According to reports on pro-Palestinian websites, the company initiated the move after passengers complained that the product was made in "illegal" settlements.
In a letter to one of the complaining customers, Delta Air Lines confirmed that it had "notified our local catering company to discontinue serving the Vanilla Halva bar in meals onboard Delta flights from Israel."
The company noted that it was reviewing its onboard menu, and in the meantime was serving fruit instead of the halva snack.
Pro-Palestinian activists reported the incident on various websites, claiming that "the company will stop serving snacks manufactured in an illegal Israeli settlement in the occupied West Bank on its flights from Tel Aviv."

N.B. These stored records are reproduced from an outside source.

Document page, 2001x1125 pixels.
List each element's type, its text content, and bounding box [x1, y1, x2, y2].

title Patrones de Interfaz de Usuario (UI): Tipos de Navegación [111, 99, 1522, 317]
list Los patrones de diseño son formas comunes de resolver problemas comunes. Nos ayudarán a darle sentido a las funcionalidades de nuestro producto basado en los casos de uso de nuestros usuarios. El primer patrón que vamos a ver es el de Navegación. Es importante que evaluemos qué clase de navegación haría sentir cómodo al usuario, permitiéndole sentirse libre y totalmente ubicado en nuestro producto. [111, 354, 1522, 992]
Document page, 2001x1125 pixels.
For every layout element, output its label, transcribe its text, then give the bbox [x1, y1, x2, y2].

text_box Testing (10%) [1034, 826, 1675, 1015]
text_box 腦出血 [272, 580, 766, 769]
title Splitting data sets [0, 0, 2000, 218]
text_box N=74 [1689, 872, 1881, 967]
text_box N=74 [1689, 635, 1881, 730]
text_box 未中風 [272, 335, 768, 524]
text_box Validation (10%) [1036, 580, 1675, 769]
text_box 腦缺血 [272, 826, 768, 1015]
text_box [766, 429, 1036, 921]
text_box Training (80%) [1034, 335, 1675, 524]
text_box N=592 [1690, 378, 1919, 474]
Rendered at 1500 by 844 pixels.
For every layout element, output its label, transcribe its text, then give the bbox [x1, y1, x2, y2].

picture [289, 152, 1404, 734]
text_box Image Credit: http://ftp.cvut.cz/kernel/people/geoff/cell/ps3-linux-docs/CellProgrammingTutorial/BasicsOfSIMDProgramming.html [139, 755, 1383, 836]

Following an inquiry by an Israeli activist, Delta said: "We regret that a letter from an individual in our customer care department incorrectly suggested that Delta removed a vanilla halva bar because of its origin."
The airline noted that "like on many of our international flights, all food items on Delta flights exit Tel Aviv are sourced by our local caterer. This includes more than 1,000 local items. The item in question, a Vanilla Halva Bar, was recently removed as part of a normal catering cycle and review.
"In many cases products that are removed are later re-boarded. In addition, items are periodically rotated or changed in the course of our menu cycles," the company added.
It should be noted that Achdut's Achva halva is considered a very popular snack among halva lovers. The 25-gram snack contains 50% sesame paste and is sold in supermarkets across Israel.
The Achdut company declined comment.